En commençant par le Clan de la Corne, les clans qui avaient prêté allégeance au Clan du Loup en tant que subalternes ne restaient fidèles qu’en grande partie grâce à l’influence du héros qui avait transformé un petit clan faible en une grande nation prospère en moins d’une génération, l’homme connu sous le nom de Suoh-Yuuto.
L’homme actuellement considéré comme le successeur probable de Yuuto, le commandant en second du Clan du Loup, Jörgen, était un homme talentueux et nullement indigne de l’autorité, mais c’était une autre histoire lorsqu’il s’agissait de rallier divers autres patriarches de clans sous sa direction.
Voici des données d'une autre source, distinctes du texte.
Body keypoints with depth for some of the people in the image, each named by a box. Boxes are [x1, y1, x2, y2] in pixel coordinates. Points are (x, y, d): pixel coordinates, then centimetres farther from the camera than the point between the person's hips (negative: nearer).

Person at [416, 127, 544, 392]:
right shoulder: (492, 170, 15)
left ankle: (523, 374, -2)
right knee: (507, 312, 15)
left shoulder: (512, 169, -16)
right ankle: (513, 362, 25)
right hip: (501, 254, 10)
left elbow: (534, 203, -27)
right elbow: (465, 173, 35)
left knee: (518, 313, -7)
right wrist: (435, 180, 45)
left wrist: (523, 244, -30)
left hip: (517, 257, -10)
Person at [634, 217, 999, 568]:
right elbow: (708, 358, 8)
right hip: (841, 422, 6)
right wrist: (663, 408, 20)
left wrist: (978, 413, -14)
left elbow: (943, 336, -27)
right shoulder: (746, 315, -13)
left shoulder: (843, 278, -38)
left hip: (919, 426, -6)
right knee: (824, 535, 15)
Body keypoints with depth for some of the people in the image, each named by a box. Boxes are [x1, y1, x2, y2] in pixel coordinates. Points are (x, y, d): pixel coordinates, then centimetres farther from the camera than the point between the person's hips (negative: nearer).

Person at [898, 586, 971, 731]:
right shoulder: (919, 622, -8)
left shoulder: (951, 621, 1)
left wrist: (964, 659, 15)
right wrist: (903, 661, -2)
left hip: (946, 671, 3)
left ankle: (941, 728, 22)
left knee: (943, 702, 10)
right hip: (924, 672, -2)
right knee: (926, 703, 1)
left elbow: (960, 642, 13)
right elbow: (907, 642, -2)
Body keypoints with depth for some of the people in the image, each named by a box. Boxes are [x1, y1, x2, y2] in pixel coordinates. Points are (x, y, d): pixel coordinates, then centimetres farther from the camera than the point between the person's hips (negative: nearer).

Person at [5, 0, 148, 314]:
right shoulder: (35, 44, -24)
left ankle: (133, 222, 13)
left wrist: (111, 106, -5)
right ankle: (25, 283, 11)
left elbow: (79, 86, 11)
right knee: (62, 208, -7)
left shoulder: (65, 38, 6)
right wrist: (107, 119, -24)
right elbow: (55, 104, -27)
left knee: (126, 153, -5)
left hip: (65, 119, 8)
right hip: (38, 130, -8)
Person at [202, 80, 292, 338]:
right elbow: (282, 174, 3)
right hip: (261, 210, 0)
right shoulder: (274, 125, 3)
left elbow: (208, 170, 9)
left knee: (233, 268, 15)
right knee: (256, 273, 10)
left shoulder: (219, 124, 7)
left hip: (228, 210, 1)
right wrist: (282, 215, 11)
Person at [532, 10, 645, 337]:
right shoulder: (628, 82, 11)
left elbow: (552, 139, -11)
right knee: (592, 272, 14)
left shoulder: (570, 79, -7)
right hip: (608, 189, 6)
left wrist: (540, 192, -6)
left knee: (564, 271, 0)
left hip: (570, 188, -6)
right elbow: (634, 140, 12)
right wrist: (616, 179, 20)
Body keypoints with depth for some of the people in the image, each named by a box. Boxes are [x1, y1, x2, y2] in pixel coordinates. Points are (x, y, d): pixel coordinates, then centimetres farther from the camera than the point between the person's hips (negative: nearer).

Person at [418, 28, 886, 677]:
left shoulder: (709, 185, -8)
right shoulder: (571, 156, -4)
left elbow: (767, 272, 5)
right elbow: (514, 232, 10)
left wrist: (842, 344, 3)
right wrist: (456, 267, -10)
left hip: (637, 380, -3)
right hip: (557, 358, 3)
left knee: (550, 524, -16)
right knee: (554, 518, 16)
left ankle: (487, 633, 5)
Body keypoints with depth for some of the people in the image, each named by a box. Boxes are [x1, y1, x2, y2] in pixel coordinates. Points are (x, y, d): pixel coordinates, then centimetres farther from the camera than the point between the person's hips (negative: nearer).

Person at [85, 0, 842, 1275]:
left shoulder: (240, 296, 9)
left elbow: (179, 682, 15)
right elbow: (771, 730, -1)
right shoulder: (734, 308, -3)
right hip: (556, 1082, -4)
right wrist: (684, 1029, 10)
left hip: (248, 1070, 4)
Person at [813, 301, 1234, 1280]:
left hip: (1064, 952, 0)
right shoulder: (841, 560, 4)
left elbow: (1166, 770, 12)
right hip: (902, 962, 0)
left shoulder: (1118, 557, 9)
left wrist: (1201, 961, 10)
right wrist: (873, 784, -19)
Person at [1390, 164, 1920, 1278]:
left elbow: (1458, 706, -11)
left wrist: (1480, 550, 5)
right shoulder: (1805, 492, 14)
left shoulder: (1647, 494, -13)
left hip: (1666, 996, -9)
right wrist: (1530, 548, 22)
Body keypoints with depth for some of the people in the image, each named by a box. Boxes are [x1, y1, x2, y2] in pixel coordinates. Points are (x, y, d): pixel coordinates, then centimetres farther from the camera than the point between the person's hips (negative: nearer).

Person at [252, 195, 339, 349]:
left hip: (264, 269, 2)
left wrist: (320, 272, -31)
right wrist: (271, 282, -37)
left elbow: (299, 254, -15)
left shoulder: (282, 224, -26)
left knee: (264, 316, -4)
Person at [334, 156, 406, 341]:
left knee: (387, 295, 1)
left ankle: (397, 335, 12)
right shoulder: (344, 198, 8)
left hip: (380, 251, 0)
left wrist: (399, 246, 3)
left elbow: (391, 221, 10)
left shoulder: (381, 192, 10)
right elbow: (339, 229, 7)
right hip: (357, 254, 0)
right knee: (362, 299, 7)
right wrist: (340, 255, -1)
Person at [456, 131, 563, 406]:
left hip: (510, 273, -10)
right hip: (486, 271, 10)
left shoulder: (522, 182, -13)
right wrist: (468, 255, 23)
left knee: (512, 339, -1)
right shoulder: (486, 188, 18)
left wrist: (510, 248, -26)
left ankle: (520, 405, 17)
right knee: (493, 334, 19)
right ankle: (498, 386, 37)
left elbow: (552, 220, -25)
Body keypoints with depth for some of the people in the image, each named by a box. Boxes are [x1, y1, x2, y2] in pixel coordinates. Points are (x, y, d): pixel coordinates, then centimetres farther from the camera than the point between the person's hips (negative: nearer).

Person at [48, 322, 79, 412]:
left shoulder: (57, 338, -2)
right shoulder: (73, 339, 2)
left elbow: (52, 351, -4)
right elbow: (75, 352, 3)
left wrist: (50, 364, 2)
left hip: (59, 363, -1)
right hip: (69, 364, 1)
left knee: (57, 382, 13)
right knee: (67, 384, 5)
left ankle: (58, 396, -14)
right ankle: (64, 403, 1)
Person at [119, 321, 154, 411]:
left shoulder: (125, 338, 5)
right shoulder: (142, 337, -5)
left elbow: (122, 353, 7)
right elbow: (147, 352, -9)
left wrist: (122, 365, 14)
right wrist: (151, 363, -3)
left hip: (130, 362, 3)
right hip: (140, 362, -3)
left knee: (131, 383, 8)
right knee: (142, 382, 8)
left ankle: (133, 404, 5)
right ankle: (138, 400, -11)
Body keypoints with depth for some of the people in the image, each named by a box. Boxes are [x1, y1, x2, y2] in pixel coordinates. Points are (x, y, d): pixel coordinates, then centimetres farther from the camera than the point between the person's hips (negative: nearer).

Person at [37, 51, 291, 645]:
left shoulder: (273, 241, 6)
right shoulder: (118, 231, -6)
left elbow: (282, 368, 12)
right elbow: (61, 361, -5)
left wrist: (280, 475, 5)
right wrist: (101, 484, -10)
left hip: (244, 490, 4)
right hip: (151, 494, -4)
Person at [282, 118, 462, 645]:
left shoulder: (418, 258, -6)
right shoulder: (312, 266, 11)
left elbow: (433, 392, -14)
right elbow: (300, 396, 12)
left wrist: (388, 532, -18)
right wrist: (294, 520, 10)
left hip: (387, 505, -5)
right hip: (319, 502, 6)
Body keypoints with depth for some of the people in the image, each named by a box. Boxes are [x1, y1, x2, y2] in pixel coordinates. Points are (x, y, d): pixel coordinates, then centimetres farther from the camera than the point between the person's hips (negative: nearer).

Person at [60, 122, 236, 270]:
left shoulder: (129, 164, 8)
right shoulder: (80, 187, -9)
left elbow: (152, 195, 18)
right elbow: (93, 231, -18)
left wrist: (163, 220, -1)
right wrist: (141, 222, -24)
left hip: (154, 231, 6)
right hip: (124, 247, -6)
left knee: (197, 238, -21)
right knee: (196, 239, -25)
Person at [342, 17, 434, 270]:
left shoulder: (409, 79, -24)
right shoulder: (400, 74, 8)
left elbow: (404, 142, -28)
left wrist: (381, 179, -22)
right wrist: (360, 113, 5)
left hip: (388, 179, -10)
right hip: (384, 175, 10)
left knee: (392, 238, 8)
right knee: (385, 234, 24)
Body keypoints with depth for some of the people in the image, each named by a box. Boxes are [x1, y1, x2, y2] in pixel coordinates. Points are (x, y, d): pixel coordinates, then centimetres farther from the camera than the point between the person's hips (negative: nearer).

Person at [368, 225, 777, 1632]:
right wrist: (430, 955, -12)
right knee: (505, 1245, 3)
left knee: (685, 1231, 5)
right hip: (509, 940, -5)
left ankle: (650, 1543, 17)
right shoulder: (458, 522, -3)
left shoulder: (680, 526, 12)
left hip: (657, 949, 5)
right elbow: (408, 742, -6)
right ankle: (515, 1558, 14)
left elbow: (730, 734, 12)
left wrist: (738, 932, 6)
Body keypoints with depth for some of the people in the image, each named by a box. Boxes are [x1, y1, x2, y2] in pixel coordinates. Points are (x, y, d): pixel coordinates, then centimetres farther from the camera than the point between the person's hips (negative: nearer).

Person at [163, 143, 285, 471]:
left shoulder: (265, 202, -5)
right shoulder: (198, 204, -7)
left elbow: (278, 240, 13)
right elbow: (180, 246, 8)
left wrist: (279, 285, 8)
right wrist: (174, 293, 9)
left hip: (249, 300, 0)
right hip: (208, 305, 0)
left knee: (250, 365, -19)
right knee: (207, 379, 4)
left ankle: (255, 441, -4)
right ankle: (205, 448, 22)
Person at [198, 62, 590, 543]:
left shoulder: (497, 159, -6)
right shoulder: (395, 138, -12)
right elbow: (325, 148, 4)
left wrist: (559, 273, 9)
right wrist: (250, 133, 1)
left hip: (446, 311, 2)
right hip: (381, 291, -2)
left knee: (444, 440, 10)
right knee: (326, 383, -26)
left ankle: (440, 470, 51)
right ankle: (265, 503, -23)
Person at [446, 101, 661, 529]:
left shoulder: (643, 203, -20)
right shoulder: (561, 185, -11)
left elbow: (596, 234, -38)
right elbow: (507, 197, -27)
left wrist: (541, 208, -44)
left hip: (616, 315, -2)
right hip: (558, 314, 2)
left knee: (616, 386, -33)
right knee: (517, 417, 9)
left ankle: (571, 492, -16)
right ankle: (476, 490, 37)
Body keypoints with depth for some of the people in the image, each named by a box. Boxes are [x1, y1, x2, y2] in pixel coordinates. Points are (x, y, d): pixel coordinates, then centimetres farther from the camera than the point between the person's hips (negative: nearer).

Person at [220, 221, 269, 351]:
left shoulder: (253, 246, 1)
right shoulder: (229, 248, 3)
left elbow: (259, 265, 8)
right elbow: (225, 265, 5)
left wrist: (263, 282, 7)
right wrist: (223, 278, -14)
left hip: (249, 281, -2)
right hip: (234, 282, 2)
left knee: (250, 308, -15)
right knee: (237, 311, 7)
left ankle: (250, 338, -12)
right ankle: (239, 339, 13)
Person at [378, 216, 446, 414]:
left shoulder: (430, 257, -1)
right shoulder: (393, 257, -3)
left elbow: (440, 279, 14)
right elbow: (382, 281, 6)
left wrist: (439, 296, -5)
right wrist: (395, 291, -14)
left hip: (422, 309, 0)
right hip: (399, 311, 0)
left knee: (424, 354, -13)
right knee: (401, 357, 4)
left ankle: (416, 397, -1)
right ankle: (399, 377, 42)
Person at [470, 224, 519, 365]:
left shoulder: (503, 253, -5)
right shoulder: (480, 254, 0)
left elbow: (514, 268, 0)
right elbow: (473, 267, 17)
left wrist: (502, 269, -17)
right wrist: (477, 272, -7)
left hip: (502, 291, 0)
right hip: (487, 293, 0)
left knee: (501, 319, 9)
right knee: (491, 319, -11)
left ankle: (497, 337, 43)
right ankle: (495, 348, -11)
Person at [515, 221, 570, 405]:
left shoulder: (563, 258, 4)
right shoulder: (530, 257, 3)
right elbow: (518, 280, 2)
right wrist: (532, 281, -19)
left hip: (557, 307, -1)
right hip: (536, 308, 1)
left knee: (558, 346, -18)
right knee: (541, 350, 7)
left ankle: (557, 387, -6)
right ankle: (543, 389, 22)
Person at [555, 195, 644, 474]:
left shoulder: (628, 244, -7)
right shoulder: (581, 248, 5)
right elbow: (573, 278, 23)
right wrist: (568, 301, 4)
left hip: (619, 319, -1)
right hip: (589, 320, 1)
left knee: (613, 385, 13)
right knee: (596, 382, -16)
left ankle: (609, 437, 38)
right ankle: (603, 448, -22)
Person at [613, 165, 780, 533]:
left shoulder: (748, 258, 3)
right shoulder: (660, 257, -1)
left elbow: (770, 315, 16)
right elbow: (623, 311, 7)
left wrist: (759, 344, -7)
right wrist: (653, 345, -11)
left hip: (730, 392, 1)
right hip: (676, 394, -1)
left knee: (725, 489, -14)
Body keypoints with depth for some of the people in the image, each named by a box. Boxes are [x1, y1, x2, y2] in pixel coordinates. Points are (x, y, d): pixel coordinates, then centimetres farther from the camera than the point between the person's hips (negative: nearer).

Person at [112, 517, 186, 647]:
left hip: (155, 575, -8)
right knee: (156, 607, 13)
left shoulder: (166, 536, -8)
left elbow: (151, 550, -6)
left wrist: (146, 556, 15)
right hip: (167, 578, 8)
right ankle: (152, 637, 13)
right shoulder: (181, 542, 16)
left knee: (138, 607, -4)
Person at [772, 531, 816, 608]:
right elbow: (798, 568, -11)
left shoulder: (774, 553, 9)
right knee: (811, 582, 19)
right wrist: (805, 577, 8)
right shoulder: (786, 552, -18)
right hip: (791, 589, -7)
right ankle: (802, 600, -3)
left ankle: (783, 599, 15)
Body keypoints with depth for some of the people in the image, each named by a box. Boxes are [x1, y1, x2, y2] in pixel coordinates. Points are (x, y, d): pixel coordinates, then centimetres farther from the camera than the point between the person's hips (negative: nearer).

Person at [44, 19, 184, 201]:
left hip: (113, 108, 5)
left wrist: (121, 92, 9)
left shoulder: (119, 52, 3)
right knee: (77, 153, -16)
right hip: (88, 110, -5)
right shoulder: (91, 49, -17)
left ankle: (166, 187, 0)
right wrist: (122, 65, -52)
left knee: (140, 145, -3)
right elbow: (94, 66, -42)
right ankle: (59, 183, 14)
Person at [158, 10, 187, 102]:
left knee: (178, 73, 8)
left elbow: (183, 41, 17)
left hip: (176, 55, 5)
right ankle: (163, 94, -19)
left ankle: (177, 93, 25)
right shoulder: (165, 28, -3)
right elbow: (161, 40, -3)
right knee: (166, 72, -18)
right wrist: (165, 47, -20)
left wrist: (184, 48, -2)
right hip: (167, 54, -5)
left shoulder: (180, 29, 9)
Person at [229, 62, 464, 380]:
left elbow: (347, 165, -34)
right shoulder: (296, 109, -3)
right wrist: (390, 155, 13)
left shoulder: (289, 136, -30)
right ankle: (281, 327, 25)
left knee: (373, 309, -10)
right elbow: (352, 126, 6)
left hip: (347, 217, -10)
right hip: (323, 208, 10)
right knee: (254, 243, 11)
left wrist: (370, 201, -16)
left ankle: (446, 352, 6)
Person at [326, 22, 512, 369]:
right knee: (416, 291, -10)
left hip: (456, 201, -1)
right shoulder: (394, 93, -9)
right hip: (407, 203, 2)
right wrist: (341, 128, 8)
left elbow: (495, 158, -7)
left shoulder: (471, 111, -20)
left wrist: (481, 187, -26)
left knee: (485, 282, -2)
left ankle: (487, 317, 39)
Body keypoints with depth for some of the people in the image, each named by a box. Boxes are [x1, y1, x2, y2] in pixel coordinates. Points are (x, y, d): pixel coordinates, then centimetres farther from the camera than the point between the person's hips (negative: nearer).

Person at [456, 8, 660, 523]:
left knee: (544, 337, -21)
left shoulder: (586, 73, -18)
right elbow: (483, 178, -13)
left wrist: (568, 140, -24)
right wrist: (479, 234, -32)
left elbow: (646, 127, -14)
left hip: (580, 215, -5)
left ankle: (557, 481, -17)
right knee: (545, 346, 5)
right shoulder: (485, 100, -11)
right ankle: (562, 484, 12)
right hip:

On ne pouvait s’empêcher de douter qu’il en soit capable.
« Princesse, cela pourrait être une opportunité pour le Clan de la Corne, » dit Rasmus.
« Quoi ? »
« Je sais que notre Clan de la Corne est actuellement dans la position de clan fils du Clan du Loup, mais en tant que nation, nous ne sommes pas moins puissants qu’eux. Et notre serment du Calice avec Jörgen était sur un pied d’égalité, à parts égales. Nous n’avons plus d’obligation de nous tenir en dessous d’eux. Nous pourrions utiliser cette opportunité pour reprendre le rôle de leader dans notre alliance, et nous pourrions même prendre le contrôle du Clan du Loup en lui-même… »
« Rembourseras-tu notre dette envers eux par la trahison !? Crois-tu que je pourrais faire quelque chose d’aussi déloyal !? » Linéa avait crié sur Rasmus avec une colère furieuse et brûlante, mais Rasmus avait gardé une expression sérieuse et avait continué.
« Princesse, on ne peut pas gouverner une nation sur des platitudes. Je ne suggère pas que nous détruisions le Clan du Loup, ou quoi que ce soit de ce genre. Les forts dirigent, et les faibles servent les forts. C’est l’ordre naturel des choses. Ce qui se passera ensuite déterminera l’avenir du Clan de la Corne. S’il vous plaît, réfléchissez longuement et soigneusement à tout cela. »
« … » Linéa n’avait rien pu dire en réponse.
À peu près au même moment où Linéa recevait son rapport, le patriarche du Clan de la Griffe Botvid recevait un rapport d’un messager envoyé par sa propre fille, Kristina.
Après avoir déduit les principaux détails de la situation, il était plongé dans ses pensées. « Hm, donc Grand Frère Yuuto est retourné dans son royaume au-delà des cieux… »
Même pour un homme comme lui, qui avait la réputation d’être un grand comploteur et magouilleur, cet événement était complètement en dehors de ses prévisions.
Franchement, il ne pensait pas que le Clan du Loup ait une chance de résister à la puissance combinée des clans de la Panthère et de la Foudre sans Yuuto. Il devait respecter son serment du Calice si possible, mais il n’était pas non plus d’humeur à sombrer avec un navire en perdition.
Il devrait donc prendre en considération la possibilité de changer d’allégeance au Clan de la Panthère ou au Clan de la Foudre à l’avenir.
Après tout, la seule façon pour une nation aussi petite et faible que le Clan de la Griffe de survivre dans ce monde chaotique et déchiré par la guerre était d’être astucieux.
« Maintenant, alors… comment devrais-je jouer celui-ci, je me demande ? » En faisant rouler le message, Botvid avait tapoté son bureau du doigt, et il s’était mis à réfléchir.
Sous la surface, l’absence de Yuuto avait déjà commencé à ébranler les fondations qui soutenaient le Clan du Loup.